The PUC took one of the first steps in that direction in 2010 by decoupling utility earnings from higher levels of electricity sales as a means of encouraging greater efficiency and more efficient electricity use rather than higher volumes of electricity use.
Now, by moving toward performance-based rates (PBR), the PUC hopes to create a structure that moves beyond traditional utility cost-of-service rates. That model, in the PUC’s words, “encourages electric utilities to increase [capital] investments, thereby increasing the utility's associated return on investment.” That creates what the PUC in its PBR filing calls “infrastructure bias” to deploy capital intensive solutions.
As Hawaii’s biggest utility, Hawaiian Electric Co. (HECO), moves into a new era dominated by renewable energy, energy efficiency and a greater use of distributed energy resources, the PUC is trying to replace rates based on cost-of-service incentives with performance-based rates that can motivate the utility to employ cost-savings measures, reduce electricity sales, improve energy efficiency, increase customer choice, integrate customer-sited generation and establish new and innovative services.

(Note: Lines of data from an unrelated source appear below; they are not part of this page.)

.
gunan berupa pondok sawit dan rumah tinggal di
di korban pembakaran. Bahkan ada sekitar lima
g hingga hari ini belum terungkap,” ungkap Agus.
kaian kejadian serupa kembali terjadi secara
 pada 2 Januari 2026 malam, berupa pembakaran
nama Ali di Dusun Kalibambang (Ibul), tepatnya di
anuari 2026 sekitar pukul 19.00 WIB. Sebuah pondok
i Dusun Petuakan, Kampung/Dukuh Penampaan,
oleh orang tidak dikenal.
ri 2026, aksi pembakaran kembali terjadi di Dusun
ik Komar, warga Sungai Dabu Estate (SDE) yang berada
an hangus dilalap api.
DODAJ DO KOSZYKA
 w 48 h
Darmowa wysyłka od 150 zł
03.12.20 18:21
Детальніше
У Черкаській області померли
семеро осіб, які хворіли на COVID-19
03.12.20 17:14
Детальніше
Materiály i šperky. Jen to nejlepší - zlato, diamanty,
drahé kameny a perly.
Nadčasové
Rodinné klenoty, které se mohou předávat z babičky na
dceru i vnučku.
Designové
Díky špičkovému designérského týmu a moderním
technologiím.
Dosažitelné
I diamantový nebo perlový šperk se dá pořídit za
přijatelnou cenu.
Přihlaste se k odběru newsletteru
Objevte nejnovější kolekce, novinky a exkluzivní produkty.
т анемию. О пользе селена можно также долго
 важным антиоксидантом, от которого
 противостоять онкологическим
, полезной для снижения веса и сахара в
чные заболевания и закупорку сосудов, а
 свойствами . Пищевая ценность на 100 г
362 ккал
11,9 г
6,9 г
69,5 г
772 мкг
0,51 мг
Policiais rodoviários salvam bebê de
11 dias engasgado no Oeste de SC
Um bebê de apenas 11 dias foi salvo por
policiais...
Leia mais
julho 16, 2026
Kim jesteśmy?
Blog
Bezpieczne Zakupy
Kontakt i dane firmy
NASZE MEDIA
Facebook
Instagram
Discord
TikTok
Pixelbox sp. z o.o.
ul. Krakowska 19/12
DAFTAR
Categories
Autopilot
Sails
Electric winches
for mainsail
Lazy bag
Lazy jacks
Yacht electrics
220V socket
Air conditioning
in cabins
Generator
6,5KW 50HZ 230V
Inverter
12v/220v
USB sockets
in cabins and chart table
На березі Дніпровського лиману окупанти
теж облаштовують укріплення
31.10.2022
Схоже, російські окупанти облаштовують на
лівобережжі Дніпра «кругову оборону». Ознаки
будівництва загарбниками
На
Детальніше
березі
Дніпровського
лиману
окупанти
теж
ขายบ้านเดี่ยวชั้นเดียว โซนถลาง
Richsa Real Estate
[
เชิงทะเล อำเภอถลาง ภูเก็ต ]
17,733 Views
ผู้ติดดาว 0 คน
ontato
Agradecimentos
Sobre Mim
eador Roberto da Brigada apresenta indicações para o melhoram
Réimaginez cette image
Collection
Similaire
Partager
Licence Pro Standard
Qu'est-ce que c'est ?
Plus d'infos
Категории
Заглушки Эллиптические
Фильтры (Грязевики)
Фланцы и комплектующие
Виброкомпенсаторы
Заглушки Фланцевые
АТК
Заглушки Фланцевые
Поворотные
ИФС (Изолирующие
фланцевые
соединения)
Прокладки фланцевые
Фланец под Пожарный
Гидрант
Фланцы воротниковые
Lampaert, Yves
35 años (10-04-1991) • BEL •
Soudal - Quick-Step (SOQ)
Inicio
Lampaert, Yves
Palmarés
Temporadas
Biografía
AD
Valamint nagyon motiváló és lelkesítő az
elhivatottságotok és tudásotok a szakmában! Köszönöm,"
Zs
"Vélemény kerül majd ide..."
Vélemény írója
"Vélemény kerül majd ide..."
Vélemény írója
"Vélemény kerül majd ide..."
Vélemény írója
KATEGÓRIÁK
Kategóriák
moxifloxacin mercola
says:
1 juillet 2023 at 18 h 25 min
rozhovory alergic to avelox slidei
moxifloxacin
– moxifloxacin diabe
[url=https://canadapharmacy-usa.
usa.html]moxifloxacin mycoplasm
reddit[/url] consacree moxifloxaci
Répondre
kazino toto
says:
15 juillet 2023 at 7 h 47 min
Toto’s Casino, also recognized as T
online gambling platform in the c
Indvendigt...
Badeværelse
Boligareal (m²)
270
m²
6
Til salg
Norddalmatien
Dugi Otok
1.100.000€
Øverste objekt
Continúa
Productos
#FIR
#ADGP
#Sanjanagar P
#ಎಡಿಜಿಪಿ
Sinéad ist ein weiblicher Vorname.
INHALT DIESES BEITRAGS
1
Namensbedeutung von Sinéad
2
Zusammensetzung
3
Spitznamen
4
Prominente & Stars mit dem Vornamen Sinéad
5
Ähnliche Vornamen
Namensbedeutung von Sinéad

The PUC says it hopes to refine or modify the present regulatory framework so that it better aligns HECO’s interests with the public interest.
One of the drivers in that effort is to reduce rate volatility for customers. Much of the volatility is tied to the changing cost of imported oil and gas to fuel conventional generation. That cost is passed directly on to customers. One mechanism being explored in a pending HECO rate case is adjusting the pass-through so that the utility would have to bear some of the fuel costs. Depending on what happens with the rate case, that mechanism could roll over into the PBR proceeding.
The timeline for the PBR proceeding is roughly one year for each phase.
Meanwhile, HECO has been putting forward programs designed to aid its transition to a fully renewable future. In February, the PUC approved several demand response programs proposed by the utility, as well as two rooftop solar programs. That was followed by the PUC’s approval of HECO’s $205 million grid modernization proposal.